Het doel van dit type medicijnen is dan ook:
- het beperken van de beschadiging door uw reumatische/auto-immuunziekten
- het verbeteren van de algemene conditie door remmen van de ziekteactiviteit.
Azathioprine | Hydroxychloroquine | Prednisolon |
Ciclosporine | Leflunomide | Salazopyrine |
Goudinjecties | Methotrexaat |
Biologicals
Biologicals zijn geneesmiddelen die ontstekingseiwitten in uw immuunsysteem kunnen beïnvloeden. Bij gezonde mensen maakt het immuunsysteem zelf de goede hoeveelheid afweereiwitten aan om zich te verdedigen tegen ziekten. Bij mensen met een chronische auto-immuunziekte is de balans in het immuunsysteem verstoord. Chronische auto-immuunziekten of auto-inflammatoire aandoeningen zijn bijvoorbeeld reumatoïde artritis, artritis psoriatica, alkyloserende spondylitis (ziekte van Bechterew), het syndroom van Sjögren, systemische lupus erythematodus (SLE), vasculitis of polymyalgia reumatica (PMR). Biologicals kunnen eraan bijdragen dat de balans in het immuunsysteem wordt herstel en dat hierdoor uw aandoening minder actief wordt.

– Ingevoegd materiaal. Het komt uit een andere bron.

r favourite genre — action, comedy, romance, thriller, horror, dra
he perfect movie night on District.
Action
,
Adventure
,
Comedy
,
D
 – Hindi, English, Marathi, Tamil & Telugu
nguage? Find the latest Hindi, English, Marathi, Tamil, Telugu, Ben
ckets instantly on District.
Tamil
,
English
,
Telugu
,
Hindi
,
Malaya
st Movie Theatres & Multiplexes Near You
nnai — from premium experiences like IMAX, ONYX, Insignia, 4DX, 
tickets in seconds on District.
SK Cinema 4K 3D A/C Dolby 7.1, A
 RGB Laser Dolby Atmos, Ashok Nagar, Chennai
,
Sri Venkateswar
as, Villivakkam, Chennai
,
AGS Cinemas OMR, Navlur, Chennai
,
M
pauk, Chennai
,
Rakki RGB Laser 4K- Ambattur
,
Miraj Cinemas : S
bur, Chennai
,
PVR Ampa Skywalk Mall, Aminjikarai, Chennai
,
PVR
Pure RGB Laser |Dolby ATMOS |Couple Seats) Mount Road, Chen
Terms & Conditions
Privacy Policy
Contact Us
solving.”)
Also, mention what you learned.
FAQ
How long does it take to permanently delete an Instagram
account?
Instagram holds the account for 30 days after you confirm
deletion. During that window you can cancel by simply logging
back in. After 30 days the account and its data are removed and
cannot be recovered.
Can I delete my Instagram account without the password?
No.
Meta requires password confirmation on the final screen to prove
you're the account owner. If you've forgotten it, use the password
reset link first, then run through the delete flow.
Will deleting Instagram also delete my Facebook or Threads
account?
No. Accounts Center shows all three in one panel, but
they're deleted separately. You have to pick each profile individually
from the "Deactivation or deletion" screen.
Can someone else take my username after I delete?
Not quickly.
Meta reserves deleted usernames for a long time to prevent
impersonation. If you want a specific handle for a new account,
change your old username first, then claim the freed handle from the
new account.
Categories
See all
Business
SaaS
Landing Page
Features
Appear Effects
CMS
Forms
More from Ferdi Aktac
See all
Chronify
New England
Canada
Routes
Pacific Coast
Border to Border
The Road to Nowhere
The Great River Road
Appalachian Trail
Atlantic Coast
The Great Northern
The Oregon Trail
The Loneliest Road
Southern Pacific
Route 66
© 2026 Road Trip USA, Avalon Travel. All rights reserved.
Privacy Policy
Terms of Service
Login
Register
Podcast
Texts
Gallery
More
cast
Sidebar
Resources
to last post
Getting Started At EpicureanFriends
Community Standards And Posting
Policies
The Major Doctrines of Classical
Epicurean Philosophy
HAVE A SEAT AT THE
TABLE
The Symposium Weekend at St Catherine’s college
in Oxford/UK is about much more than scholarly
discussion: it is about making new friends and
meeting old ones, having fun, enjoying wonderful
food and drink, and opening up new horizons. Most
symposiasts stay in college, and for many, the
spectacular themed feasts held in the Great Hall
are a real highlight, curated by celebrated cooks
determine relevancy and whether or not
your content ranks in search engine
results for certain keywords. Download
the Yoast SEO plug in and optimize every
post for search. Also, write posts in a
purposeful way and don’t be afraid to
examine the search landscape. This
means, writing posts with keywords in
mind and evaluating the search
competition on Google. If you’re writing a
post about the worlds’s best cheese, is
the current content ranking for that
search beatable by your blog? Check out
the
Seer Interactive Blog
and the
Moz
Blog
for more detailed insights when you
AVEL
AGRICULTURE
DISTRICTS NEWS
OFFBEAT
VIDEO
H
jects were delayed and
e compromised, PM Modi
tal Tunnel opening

Voor verdere informatie, zie de patienteninformatie biologicals
Jak-remmers
JAK-remmers (januskinaseremmers) zijn nieuwe medicijnen die de aanmaak van cytokines remmen. Dat zijn een soort boodschappers van het afweersysteem. De bijwerkingen op langere termijn zijn nog niet goed bekend. Daarom worden deze medicijnen pas voorgeschreven als andere middelen niet goed genoeg werken.
Corticostroïden
Bij een ontsteking van één of enkele pezen of gewrichten kan de arts een plaatselijke injectie met corticosteroïden geven. Corticosteroïden werken snel op de plek waar ze zijn ingespoten. Over het algemeen geven deze injecties weinig bijwerkingen.

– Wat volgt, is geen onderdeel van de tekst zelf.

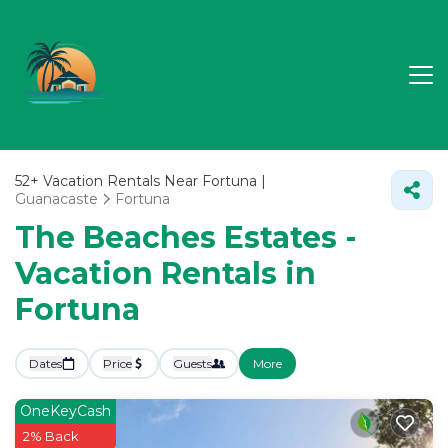
52+
Vacation Rentals Near Fortuna |
Guanacaste
Fortuna
The Beaches Estates -
Vacation Rentals in
Fortuna
Dates
Price
Guests
More
OneKeyCash
2% Back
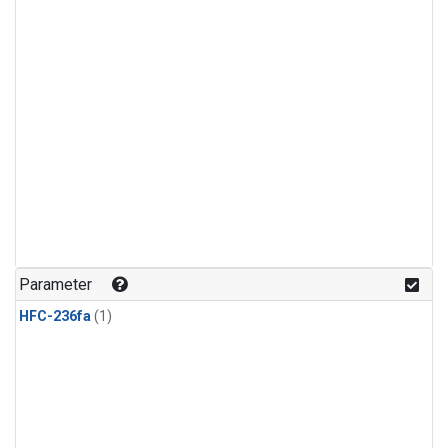
Parameter
HFC-236fa
(1)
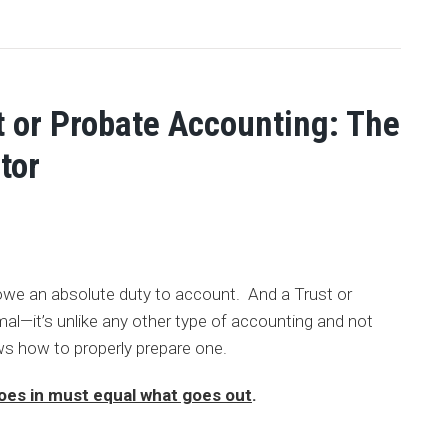
t or Probate Accounting: The
tor
owe an absolute duty to account. And a Trust or
al—it’s unlike any other type of accounting and not
s how to properly prepare one.
oes in must equal what goes out
.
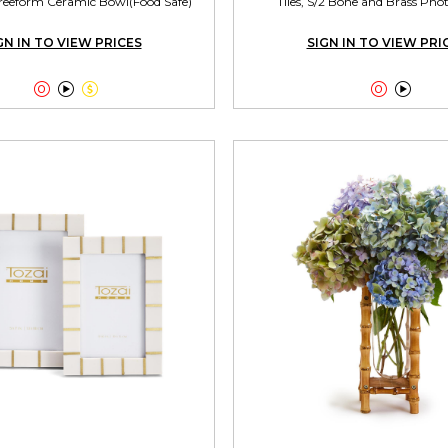
reeform Ceramic Bowl(Food Safe)
Tiles, S/2 Bone and Brass Ph
GN IN TO VIEW PRICES
SIGN IN TO VIEW PRI





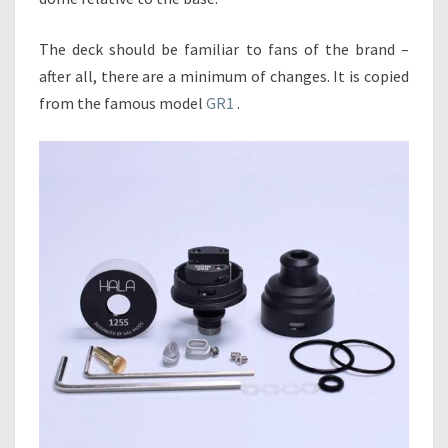
The deck should be familiar to fans of the brand –
after all, there are a minimum of changes. It is copied
from the famous model
GR1
.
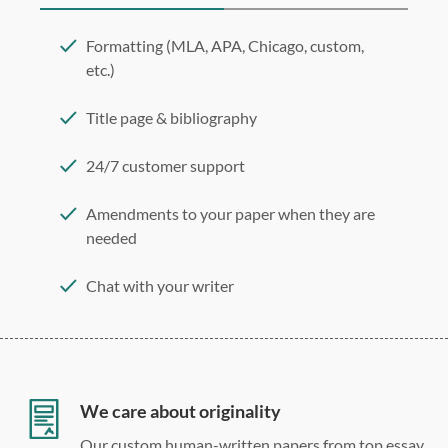
Formatting (MLA, APA, Chicago, custom,
etc.)
Title page & bibliography
24/7 customer support
Amendments to your paper when they are
needed
Chat with your writer
275 word/double-spaced page
12 point Arial/Times New Roman
Double, single, and custom spacing
We care about originality
Our custom human-written papers from top essay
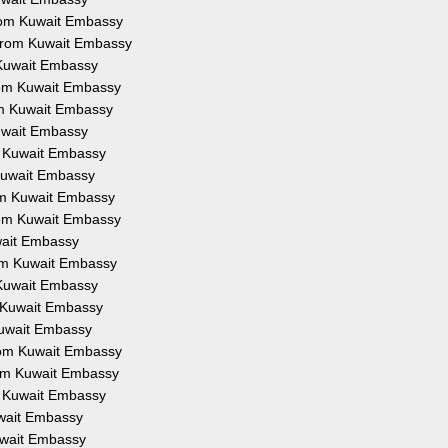
 from Kuwait Embassy
n from Kuwait Embassy
m Kuwait Embassy
from Kuwait Embassy
rom Kuwait Embassy
Kuwait Embassy
om Kuwait Embassy
m Kuwait Embassy
rom Kuwait Embassy
from Kuwait Embassy
uwait Embassy
from Kuwait Embassy
m Kuwait Embassy
om Kuwait Embassy
 Kuwait Embassy
from Kuwait Embassy
from Kuwait Embassy
om Kuwait Embassy
Kuwait Embassy
Kuwait Embassy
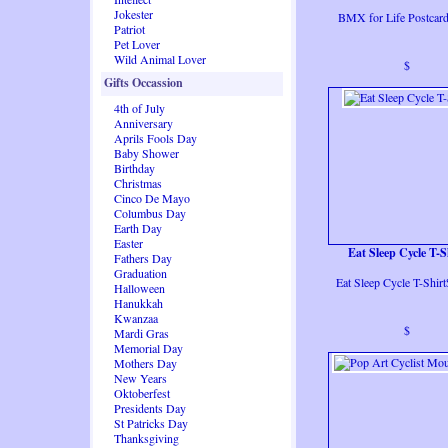
Jokester
BMX for Life Postcar
Patriot
Pet Lover
Wild Animal Lover
$
Gifts Occassion
4th of July
Anniversary
Aprils Fools Day
Baby Shower
Birthday
Christmas
Cinco De Mayo
Columbus Day
Earth Day
Easter
Eat Sleep Cycle T-S
Fathers Day
Graduation
Eat Sleep Cycle T-Shir
Halloween
Hanukkah
Kwanzaa
$
Mardi Gras
Memorial Day
Mothers Day
New Years
Oktoberfest
Presidents Day
St Patricks Day
Thanksgiving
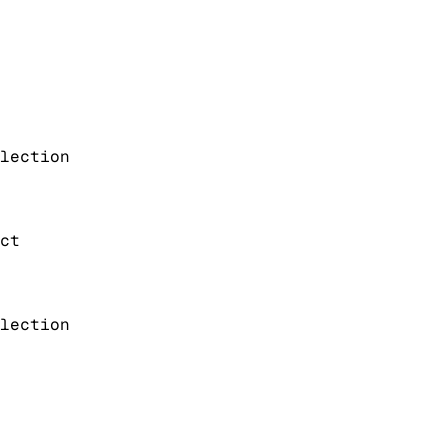
lection
ct
lection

Corticosteroïden kunnen ook in tabletvorm gegeven worden (prednisolon) of als een injectie in de bil (methylprednisolon, Depo-Medrol). Deze middelen worden vaak gegeven wanneer bijvoorbeeld klassieke onstekingsremmers of biologicals nog niet ingewerkt zijn. Ook kan een injectie of prednisolon worden gegeven bij een plotselinge opvlamming van een aandoening.